Today’s clear, impulsive break below last week’s 91.20 low reaffirms our major peak/reversal count discussed in 22-Jun’s Technical Blog and leaves 30-Jun’s 99.49 high in its wake as the latest smaller-degree corrective high this market is now minimally required to recoup to confirm a bullish divergence in momentum and stem the past month-and-a-half’s 43% meltdown.  Per such, this 99.49 high is considered our new short-term but key risk parameter from which both short- and longer-term traders are advised to rebase and manage the risk of a still-advised bearish policy and exposure.

On a broader scale, the daily (above) and weekly (below) log scale charts show the extent of the current meltdown that stemmed from the unique and compelling list of peak/reversal elements discussed since mid-Jun:

  • a bearish divergence in WEEKLY momentum
  • complete and massive 5-wave Elliott sequence up from Apr’20’s 48.35 low
  • historically frothy sentiment/contrary opinion levels
  • the market’s engagement and total rejection of the upper-quarter of its historical range shown in the monthly log chart below.

Indeed, it was this combination of a bearish divergence in weekly momentum amidst stratospheric levels in our RJO Bullish Sentiment Index of the hot Managed Money positions reportable to the CFTC that created the fertile ground for such a flush out as the overall market forced the capitulation of this long-&-wrong exposure that produced its highest level (100%!) ever recorded.  While we expect sharply lower levels when our RJO BSI is updated this Fri, this indicator has done its job in warning of a major peak and reversal.

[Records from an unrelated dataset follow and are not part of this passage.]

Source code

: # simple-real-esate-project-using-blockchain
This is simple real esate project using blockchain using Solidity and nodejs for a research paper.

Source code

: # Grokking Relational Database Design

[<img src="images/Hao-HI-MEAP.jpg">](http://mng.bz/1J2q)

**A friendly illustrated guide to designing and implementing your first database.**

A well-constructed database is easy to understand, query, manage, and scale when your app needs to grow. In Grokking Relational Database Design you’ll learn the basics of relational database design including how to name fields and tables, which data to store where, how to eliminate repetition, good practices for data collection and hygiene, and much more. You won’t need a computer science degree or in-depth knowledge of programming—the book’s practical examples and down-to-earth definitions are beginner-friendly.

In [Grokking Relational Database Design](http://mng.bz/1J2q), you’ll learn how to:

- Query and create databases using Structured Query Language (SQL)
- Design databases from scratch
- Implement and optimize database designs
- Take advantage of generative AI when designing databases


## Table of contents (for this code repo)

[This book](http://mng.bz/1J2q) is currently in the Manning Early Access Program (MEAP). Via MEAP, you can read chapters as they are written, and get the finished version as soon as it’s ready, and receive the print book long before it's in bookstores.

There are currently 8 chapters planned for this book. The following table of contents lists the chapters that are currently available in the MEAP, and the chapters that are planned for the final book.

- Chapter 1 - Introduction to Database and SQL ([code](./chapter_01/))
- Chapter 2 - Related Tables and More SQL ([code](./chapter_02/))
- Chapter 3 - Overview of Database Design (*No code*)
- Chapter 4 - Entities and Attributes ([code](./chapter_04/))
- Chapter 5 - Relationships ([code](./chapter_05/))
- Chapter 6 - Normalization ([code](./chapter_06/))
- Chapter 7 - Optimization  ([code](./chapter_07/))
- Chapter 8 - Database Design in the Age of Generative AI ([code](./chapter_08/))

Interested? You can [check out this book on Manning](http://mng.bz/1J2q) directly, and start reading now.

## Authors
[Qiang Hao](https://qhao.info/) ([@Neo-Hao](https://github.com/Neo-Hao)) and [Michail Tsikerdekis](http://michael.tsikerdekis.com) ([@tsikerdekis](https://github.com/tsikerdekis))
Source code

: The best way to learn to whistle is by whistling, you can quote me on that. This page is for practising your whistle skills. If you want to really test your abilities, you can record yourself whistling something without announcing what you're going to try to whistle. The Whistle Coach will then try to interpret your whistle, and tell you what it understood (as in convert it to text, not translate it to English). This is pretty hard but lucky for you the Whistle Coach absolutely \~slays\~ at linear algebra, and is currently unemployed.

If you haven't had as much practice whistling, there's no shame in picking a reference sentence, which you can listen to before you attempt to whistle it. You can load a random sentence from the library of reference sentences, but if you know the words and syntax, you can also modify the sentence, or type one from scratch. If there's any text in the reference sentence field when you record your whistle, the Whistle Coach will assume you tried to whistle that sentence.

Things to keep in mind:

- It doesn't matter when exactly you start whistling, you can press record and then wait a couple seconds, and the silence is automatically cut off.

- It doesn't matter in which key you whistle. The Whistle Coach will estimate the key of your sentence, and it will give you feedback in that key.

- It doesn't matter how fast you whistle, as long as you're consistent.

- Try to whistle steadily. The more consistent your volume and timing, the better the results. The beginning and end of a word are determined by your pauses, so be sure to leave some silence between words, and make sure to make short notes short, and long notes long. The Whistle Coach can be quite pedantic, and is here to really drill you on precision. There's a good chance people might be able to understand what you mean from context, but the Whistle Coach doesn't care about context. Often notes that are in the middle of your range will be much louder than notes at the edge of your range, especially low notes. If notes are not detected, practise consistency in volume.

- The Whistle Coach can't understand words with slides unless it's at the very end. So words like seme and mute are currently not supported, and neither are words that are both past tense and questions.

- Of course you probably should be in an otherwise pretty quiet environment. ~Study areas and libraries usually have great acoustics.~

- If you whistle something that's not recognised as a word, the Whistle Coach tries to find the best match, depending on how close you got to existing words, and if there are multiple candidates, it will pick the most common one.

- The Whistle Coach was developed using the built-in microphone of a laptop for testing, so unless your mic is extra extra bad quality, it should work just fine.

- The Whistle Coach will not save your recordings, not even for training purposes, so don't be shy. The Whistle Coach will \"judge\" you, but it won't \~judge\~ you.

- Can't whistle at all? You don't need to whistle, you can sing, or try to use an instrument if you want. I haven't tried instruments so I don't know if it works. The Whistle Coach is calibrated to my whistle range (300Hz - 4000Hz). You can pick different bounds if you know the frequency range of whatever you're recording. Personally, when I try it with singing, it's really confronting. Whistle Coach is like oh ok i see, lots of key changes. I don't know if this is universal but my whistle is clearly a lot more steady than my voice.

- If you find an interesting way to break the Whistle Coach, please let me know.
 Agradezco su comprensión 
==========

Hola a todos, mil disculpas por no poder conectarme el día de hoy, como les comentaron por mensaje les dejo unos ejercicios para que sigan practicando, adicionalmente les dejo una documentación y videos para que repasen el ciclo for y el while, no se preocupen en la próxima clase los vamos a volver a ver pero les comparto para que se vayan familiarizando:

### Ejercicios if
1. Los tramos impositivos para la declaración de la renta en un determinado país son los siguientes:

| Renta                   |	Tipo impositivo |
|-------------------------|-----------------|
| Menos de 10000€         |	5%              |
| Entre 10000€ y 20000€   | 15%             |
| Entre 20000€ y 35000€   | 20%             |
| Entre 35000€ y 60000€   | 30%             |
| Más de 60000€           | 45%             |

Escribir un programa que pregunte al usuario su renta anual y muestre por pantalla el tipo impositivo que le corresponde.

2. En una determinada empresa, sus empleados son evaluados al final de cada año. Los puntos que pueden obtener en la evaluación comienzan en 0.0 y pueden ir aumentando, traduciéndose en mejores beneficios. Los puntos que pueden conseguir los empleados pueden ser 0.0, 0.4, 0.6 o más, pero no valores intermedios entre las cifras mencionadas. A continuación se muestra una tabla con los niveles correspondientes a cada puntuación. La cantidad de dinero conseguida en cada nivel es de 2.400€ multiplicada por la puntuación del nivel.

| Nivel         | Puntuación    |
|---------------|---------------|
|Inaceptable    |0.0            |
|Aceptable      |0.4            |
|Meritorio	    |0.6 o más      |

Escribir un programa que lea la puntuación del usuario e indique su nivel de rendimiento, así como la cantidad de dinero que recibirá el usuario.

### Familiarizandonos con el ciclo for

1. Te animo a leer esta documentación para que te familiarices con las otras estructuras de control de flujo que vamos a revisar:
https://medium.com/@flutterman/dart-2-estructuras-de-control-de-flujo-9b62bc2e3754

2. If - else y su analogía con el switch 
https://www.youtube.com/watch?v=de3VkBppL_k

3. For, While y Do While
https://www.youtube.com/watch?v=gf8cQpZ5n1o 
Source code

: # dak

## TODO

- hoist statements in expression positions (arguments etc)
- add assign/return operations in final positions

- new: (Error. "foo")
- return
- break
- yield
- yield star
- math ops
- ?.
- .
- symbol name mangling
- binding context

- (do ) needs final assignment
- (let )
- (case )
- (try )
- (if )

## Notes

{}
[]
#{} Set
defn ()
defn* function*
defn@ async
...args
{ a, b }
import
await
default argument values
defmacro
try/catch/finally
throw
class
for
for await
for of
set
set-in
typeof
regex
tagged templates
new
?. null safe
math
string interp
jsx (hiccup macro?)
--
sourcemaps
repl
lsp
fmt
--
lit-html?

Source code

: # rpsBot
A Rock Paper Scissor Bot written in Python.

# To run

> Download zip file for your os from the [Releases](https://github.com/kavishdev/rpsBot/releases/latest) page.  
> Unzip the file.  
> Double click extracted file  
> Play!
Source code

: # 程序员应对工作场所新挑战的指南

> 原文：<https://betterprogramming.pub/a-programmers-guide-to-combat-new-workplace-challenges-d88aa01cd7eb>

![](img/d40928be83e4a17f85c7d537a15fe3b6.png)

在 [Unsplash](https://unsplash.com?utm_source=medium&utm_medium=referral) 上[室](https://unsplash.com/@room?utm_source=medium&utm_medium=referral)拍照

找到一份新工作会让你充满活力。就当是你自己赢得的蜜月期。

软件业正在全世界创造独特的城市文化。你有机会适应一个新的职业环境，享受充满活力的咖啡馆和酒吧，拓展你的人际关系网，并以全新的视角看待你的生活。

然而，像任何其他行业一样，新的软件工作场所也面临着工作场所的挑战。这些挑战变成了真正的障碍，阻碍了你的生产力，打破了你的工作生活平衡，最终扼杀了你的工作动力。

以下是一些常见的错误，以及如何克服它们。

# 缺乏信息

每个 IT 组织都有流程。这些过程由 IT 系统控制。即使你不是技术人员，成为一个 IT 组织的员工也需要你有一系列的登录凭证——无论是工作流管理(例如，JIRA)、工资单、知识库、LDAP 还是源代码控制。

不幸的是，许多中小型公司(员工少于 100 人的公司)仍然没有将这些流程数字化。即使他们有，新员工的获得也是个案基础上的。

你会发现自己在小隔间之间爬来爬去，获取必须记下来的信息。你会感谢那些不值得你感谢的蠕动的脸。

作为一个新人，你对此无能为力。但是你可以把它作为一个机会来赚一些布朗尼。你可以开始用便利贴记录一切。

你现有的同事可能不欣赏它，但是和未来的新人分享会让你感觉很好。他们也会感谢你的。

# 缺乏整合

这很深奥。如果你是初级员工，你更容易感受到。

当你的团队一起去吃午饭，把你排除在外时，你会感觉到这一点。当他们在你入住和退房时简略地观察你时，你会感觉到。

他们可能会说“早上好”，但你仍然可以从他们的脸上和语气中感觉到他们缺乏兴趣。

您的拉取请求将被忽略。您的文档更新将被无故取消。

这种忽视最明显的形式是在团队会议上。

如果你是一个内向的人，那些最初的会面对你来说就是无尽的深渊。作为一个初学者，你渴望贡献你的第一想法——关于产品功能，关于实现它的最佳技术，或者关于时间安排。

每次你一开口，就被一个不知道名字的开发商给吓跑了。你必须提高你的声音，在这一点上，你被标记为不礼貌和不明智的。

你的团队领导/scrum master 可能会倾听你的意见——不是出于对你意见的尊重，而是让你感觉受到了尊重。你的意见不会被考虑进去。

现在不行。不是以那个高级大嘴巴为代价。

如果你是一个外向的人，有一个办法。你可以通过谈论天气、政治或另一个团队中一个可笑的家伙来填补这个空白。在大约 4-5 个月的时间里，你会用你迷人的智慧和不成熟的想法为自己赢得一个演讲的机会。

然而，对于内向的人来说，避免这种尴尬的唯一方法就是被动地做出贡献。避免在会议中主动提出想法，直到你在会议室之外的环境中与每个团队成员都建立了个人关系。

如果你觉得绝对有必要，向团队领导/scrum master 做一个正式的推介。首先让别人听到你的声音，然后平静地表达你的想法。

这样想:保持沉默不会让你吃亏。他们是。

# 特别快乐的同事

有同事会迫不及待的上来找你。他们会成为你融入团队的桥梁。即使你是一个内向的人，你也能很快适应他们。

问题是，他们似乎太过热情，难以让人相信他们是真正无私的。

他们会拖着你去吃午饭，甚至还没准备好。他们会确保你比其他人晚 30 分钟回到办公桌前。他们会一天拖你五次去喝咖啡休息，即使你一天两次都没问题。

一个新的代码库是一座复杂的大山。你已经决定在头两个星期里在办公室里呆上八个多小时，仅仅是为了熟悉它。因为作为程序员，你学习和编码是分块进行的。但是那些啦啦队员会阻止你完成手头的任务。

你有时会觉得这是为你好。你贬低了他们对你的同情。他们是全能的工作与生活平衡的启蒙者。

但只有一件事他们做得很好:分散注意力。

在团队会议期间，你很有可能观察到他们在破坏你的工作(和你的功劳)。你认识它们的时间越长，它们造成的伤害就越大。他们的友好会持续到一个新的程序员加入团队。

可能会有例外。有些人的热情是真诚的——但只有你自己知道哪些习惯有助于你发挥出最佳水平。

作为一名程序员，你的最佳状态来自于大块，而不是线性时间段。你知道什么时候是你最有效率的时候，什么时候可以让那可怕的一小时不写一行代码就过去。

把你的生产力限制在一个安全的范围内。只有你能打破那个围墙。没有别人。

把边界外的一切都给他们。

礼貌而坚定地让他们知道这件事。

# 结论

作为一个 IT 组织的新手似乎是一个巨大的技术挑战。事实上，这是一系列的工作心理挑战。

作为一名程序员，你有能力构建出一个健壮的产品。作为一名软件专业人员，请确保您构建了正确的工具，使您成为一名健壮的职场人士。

Now that this shoe has dropped however, this market is only a bullish divergence in daily momentum away from arresting this initial A- or 1st-Wave down and exposing a corrective rebuttal that could be extensive in terms of both price and time.  Herein lies the importance of recent corrective highs and even short-term risk parameters like 99.49.  Until and unless the market recovers above such a level, further losses remain expected.

These issues considered, a bearish policy and exposure remain advised with a recovery above 99.49 required to stem the decline and warrant a move to the sidelines to circumvent the heights unknown of a corrective recovery that could be extensive.